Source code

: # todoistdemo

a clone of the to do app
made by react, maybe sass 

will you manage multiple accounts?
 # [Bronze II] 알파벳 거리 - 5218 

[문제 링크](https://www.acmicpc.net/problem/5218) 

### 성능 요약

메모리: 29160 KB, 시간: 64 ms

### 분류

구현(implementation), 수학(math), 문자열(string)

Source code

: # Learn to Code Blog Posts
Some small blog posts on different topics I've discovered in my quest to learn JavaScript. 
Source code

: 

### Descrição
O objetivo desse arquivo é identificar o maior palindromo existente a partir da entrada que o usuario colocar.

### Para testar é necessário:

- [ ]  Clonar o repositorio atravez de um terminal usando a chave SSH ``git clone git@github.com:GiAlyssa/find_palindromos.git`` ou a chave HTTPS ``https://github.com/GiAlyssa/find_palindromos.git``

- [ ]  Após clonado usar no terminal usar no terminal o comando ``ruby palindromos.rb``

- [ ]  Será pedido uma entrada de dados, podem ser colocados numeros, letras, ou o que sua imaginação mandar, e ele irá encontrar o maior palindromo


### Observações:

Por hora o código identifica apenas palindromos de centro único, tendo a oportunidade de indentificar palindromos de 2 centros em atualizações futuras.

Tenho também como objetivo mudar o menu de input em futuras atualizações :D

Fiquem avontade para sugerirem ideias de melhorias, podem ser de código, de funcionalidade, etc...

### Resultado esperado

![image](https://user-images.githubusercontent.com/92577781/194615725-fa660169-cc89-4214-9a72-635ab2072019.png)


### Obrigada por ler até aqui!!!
......
### TASK
Starting with the line containing "Code Blog Posts" and continuing through the end of the listing, substitute "console" for every occurrence of "terminal" and reproduce those lines with nothing else altered.

### RESULT OF THE EXERCISE
: # Learn to Code Blog Posts
Some small blog posts on different topics I've discovered in my quest to learn JavaScript. 
Source code

: 

### Descrição
O objetivo desse arquivo é identificar o maior palindromo existente a partir da entrada que o usuario colocar.

### Para testar é necessário:

- [ ]  Clonar o repositorio atravez de um console usando a chave SSH ``git clone git@github.com:GiAlyssa/find_palindromos.git`` ou a chave HTTPS ``https://github.com/GiAlyssa/find_palindromos.git``

- [ ]  Após clonado usar no console usar no console o comando ``ruby palindromos.rb``

- [ ]  Será pedido uma entrada de dados, podem ser colocados numeros, letras, ou o que sua imaginação mandar, e ele irá encontrar o maior palindromo


### Observações:

Por hora o código identifica apenas palindromos de centro único, tendo a oportunidade de indentificar palindromos de 2 centros em atualizações futuras.

Tenho também como objetivo mudar o menu de input em futuras atualizações :D

Fiquem avontade para sugerirem ideias de melhorias, podem ser de código, de funcionalidade, etc...

### Resultado esperado

![image](https://user-images.githubusercontent.com/92577781/194615725-fa660169-cc89-4214-9a72-635ab2072019.png)


### Obrigada por ler até aqui!!!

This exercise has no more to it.